Mark, a Malaysian academic, had done his PhD on palliative care with a particular focus on the delivery of palliative care in low- and middle-income countries (LMICs). For about six months, he and I had been discussing the ethical challenge of delivering palliative care in LMICs. It is a pillar of Universal Health Coverage. Still, there is a possibility that in weak health systems, governments could avoid their obligations to deliver curative care by choosing, instead, to deliver palliative care.
With the development of the COVID-19 pandemic, our conversation had taken a slightly different path. The modelling suggested that many LMICs would have their hospitals and clinics overwhelmed with COVID patients. The basic management tools of oxygen and ventilators, which were being rationed in High-Income Countries, would be a rare resource in poorer ones, leaving many people to die without any care at all. Our thinking returned to the palliative care question. The ethical dilemma, however, had shifted. The issue now was, how do LMICs deliver palliative care at a massive scale?
This was the subject of the letter, “Manage suffering when you cannot manage treatment”. The letter didn’t say anything earth-shattering, but it was necessary, and it had been crafted into a pithy 600 words. We had not seen anyone else raise the issue in the COVID-19 literature, which was (and still is) overwhelmingly focused on the provision of clinical care. We submitted the letter and crossed out fingers.
In terms of an academic career, a letter in a high profile journal does not amount to much. But it is a nice affirmation of one’s relevance in a global conversation. As a mentor, I have certainly encouraged colleagues to use letters as a vehicle for sharing and developing ideas. It also strikes me as important that it is academics and health professionals in LMICs who are the ones highlighting the issues that are important in LMICs. Now, you might take issue with whether I have a legitimate place in that conversation or not, but there is no doubt that Mark does.
I was surprised when, 9 days after the letter was submitted, an editorial appeared in the journal developing similar ideas. It was written by the Editor-in-Chief, a well-known advocate for many worthy causes, who lives in a high-income country. He regularly uses the pages of the journal to discuss challenging global health issues about health equity and human rights. He had more words available to develop the ideas and, in truth, he writes much better than we do. Six days after the editorial was published (15 days after submission), we received the rejection letter.
Thank you for submitting your Letter. Having discussed your Letter with the Editor-in-Chief, and weighing it up against other submissions we have under consideration, I am sorry to say that we are unable to accept it for publication. Please be assured that your Letter has been carefully read and discussed by the Editors.

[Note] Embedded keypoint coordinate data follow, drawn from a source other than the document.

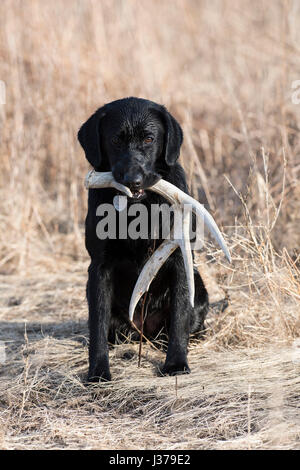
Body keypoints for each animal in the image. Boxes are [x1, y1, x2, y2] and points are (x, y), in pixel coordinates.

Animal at [77, 96, 209, 382]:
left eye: (149, 139)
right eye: (116, 140)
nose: (133, 180)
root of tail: (144, 329)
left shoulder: (179, 258)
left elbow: (180, 316)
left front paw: (176, 364)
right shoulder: (99, 268)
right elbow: (97, 325)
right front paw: (98, 371)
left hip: (200, 290)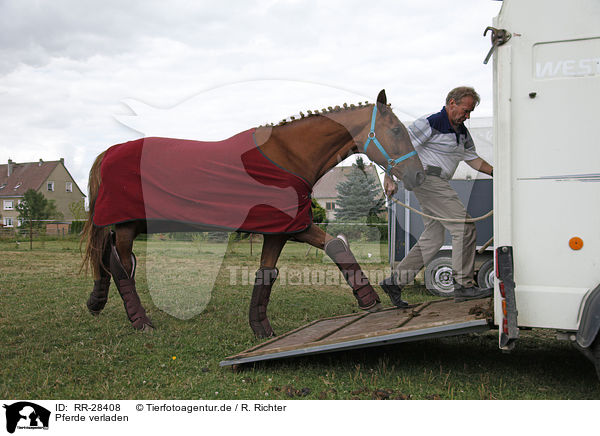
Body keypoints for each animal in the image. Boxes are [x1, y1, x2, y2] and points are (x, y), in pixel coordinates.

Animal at [82, 89, 424, 338]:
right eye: (396, 129)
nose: (419, 175)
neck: (289, 156)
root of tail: (107, 153)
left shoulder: (282, 231)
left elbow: (274, 271)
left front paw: (261, 327)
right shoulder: (293, 227)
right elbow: (336, 246)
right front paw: (369, 299)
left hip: (132, 225)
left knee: (106, 256)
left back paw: (97, 303)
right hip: (127, 226)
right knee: (121, 265)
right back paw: (140, 321)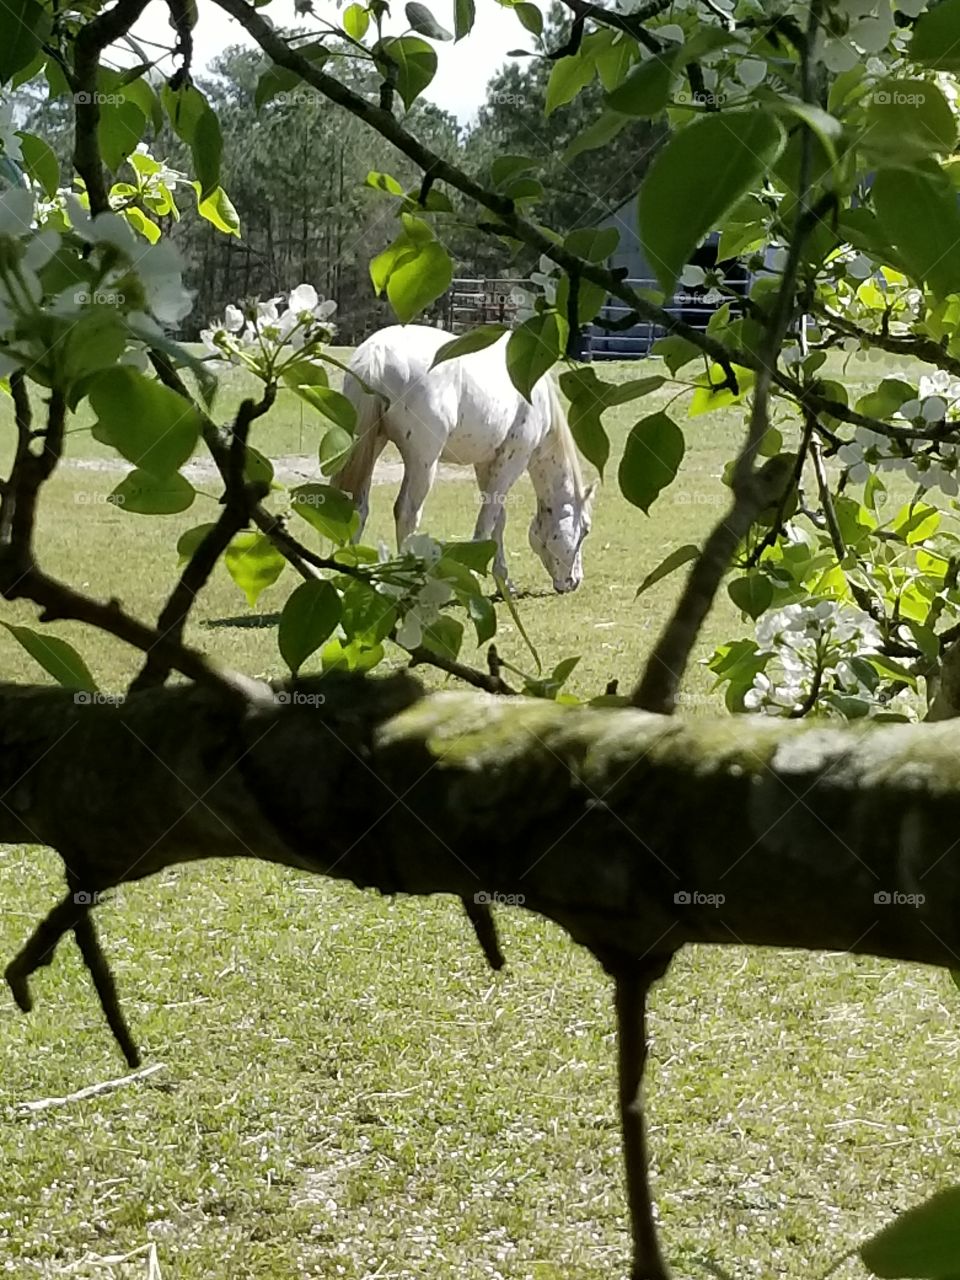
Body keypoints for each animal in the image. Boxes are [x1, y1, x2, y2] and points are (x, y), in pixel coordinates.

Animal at [333, 324, 596, 592]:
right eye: (585, 530)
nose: (574, 581)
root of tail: (376, 355)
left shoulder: (485, 463)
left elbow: (498, 518)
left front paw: (504, 581)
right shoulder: (514, 460)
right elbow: (488, 518)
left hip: (372, 445)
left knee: (358, 507)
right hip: (423, 462)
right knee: (407, 513)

I did not feel assured at all. It would have been impossible for the journal to publish the letter once the editorial was published. It was redundant. Instead, it made me wonder about whose voice gets heard? Whose voice has enough legitimacy even to have the possibility of being heard? And the reality is that power matters.
Nothing nefarious happened. Ideas are cheap, and the Editor-in-Chief had a similar idea to our’s — and he has a privileged platform from which to deliver it. The message is important, and ultimately it was delivered. Does it matter who delivered it? I think it does. Having the right to say something does not mean it is right that you say it. Comedians are very aware of this. A powerful joke from one person’s mouth falls flat when delivered from another’s. Who tells “a Jewish joke” and who uses the “N” word can shift comedy from hilarious to tone-deaf to the offensive.
To have a platform from which to advocate for justice is a great thing. It is often more important to use that platform to enable, empower and legitimise other voices (and add your voice to theirs) than to be the voice.